左思真是閒到蛋疼,突然對一個男人上下其手嗎?
當然不是。
他的出發點都是好的,只不過是想要親自驗身,這李紅九除了一顆腦袋之外,身體其它部位是否也像常人一樣有體溫。
結果李紅九全身上下的皮膚觸感,都是與正常活人的體溫無異。
甚至李紅九的心口位置,有心臟起搏聲音。
乘亂抓住李紅九手腕時,也能感受到李紅九的脈搏跳動。
從上到下,完完全全跟大活人一樣正常。
找不出任何身爲陰靈的僞裝或破綻。
就在這時,左思注意到窗外的天色,正好天際盡頭的最後一道太陽餘暉,完全消失在山下。
天地沉入黑暗世界。
可老神棍居然還沒回來。
就連那位先下去的老和尚,也同樣都沒回來。
想到這,左思眉頭一皺。
“這老神棍到底在搞什麼,不是已經叮囑過他,讓他在天黑之前一定要回來嗎。”
而此時……
還是那一堵藍色鐵皮圍牆,那處被無意中炸出的溶洞,在黑色沉淪下,變得黑洞洞,幽暗曲長。

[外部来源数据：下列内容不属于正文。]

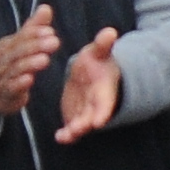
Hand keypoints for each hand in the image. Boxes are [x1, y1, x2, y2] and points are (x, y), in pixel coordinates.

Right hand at [0, 1, 62, 118]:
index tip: (50, 31)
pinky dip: (18, 84)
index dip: (33, 34)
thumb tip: (46, 8)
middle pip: (17, 52)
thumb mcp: (20, 45)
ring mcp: (1, 77)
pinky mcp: (3, 94)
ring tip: (45, 59)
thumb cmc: (9, 64)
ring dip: (29, 64)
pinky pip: (9, 88)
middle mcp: (2, 60)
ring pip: (14, 69)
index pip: (19, 38)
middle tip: (54, 42)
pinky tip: (29, 80)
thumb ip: (33, 28)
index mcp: (6, 46)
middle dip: (35, 46)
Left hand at [50, 25, 125, 142]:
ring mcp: (86, 112)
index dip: (102, 112)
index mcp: (104, 89)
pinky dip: (66, 134)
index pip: (105, 102)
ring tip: (64, 136)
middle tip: (76, 129)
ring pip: (81, 125)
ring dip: (74, 132)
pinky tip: (59, 137)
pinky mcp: (75, 116)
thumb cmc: (98, 61)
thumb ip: (103, 45)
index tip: (98, 121)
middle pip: (93, 117)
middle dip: (85, 124)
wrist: (92, 72)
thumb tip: (110, 32)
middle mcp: (96, 104)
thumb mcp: (99, 52)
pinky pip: (71, 128)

彷彿吞噬一切光芒,連帶周圍一切,都好似蒙上一層厚厚的黑色霧色,黑得沉淪,黑得伸手不見五指。
忽然,有腳步聲從洞內傳出,正由遠及近的匆匆跑近向洞口方向。這時,就見洞口內有手電筒的光,正在刺白的晃動,不時還有隱隱約約的人聲,聽聲音居然是老神棍。
“老禿驢,你是不是想要對老道我圖謀不軌?你該不會是想對老道我殺人越貨,拋屍野外吧?要不然你爲什麼一路上都跟着老道我。”先是老神棍的大嗓門聲音。
而後傳出一個溫和唱經聲:“阿彌陀佛,出洞的路就眼前一條,衆生腳下皆是路,衆生腳下的路又皆平等,施主是不是對貧僧有什麼誤會,這一路走來施主總以最大惡意揣度貧僧。”
“老禿驢,別扯這些虛頭巴腦的虛僞臺詞,你該不會是看不見洞裏的路,所以故意借我手機手電筒來照路吧?”老神棍轉身看着緊跟在他身後的老和尚。
說完,老神棍故意停下腳步,還故意關掉手機手電筒軟件,然後洋洋自得道:“老禿驢氣死你,氣死你,哈哈哈,沒了我的手機手電筒,看老禿驢你這次沒有白撿的便宜,還怎麼看路。”
“有本事老禿驢你別跟在老道我身後,你自己走在前頭。”
此時,老和尚走近老神棍,然後手掌一翻,也不知從僧衣哪個角落裏拿出一隻最新款的水果智能機,老和尚朝老神棍虛心請教道:“這是小徒送貧僧的手機,這應該就是施主口中所說的智能手機吧?”
“貧僧很少用到電話,不知道這智能手機該怎麼用,施主你的手機能當手電筒用,不知道貧僧的手機有沒有手電筒功能?”